- **WORK ORDER**
In the forum thread about daily virtual feeds breaking dashboard widgets, what kind of user is said to have no timezone?

Ah - so I’ve done a bit more testing. My earlier post is a bit wrong in what triggers the issue, as I thought I had found a workaround only to break something again.
I can get it to reliably fail in the same way as I mentioned in the above post by:
Creating a Virtual Feed - Daily (this doesn’t happen with a ‘realtime’ virtual feed)
Editing that Virtual Feed’s Process list to include a ‘Source Feed’
Simply removing the ‘Source Feed’ From the process list fixes the issue. (or deleting the feed, etc).
I’ve tried this with source feeds that are of the type ‘Realtime PHPFina’ and ‘Daily PHPTIMESERIES’, both with the same result - failed dashboard widgets like gauges.
Note that this Daily Virtual Feed with a source feed doesn’t have to be public or consumed in a dashboard - it just has to exist in the list of possible feeds for a user. It breaks the dashboard & the API calls listed above (the dashboard uses the API calls).
I’ve tried creating a daily virtual feed and selecting a PHPFina source feed (which happens to be a power feed) the result looks fine in the standard graph view and I can create a dial widget in a dashboard. The existing dashboards all appear functional. I must be missing something else?
I am not sure nor do i know how to test.
However maybe, as timezone is only set correctly for the logged in user
I reckon though it should default to default time zone?
FYI, this issue still exists in 10.2.0, just updated about an hour ago.
It appears that this is happening because an unauthenticated user doesn’t have a timezone.
If I go into process_processlist.php and edit the function:
public function getstartday($time_now)
{
$now = DateTime::createFromFormat("U", (int)$time_now);
$now->setTimezone(new DateTimeZone($this->timezone));
$now->setTime(0,0); // Today at 00:00
return $now->format("U");
}
to hard code a timezone instead of looking up the user’s timezone, like this:
public function getstartday($time_now)
{
$now = DateTime::createFromFormat("U", (int)$time_now);
$now->setTimezone(new DateTimeZone('UTC'));
$now->setTime(0,0); // Today at 00:00
return $now->format("U");
}
everything works fine (doesn’t have to be UTC necessarily).
After looking through the code, only the daily virtual feeds look up a timezone for the user to set the start of the day. I believe it should default to the timezone of the user that owns the feed (as that’s what really matters for a daily feed to me).
There has been much discussion about this. You could use a ‘Dashboard’ timezone or a Device timezone or an Instance Timezone or use the server timezone or the browser timezone - they all have valid arguments!. This was never part of the original design so shoehorning it in is a little tricky.
Consider that you could have (like emoncms.org) multiple data sources all with different timezones, viewed by folk in different timezones again. Which is right?
As my earlier reply had been taken out to a separate thread, I’m posting a link here to where the error manifests for me. It could be TZ related or not.
@emrys solution is most of the way there, but I think better than bring this out to a potential setting in settings.ini its actually possible to get the feed timezone by fetching the feed userid from the feeds table as part of the VirtualFeed engine. This works both when logged in and for public dashboards.

- **SUPPLIED ENTRIES**
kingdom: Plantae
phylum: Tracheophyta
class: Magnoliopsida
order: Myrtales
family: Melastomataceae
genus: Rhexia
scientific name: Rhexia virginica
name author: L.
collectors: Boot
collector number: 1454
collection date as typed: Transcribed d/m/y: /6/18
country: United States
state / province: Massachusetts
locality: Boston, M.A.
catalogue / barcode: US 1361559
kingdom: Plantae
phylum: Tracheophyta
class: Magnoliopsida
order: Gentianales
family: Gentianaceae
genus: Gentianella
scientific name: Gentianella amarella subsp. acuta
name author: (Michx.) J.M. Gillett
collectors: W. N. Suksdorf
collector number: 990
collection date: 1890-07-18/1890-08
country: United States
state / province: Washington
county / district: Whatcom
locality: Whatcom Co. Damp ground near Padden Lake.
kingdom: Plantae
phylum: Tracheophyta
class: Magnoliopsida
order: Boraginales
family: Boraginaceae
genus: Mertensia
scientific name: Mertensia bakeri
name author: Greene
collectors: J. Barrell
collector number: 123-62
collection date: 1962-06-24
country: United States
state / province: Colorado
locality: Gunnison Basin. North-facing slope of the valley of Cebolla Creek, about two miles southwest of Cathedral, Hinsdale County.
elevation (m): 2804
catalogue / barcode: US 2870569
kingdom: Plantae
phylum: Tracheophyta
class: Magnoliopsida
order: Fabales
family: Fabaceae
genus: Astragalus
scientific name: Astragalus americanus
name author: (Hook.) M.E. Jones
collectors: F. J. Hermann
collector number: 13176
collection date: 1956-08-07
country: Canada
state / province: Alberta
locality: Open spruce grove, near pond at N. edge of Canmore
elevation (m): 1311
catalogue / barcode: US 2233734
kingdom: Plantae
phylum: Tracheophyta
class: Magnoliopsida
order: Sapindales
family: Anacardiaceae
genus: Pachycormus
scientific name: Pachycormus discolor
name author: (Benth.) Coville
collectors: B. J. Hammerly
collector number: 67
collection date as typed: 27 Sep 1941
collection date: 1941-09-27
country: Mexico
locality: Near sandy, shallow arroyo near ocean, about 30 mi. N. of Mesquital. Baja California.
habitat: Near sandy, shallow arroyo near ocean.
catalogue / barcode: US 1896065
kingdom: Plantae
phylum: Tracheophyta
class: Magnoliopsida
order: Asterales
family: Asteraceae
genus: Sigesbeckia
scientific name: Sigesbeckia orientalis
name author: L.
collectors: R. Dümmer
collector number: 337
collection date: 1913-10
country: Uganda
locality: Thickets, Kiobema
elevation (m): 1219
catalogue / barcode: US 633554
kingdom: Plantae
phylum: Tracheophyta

- **EXERCISE SOLUTION**
An unauthenticated user.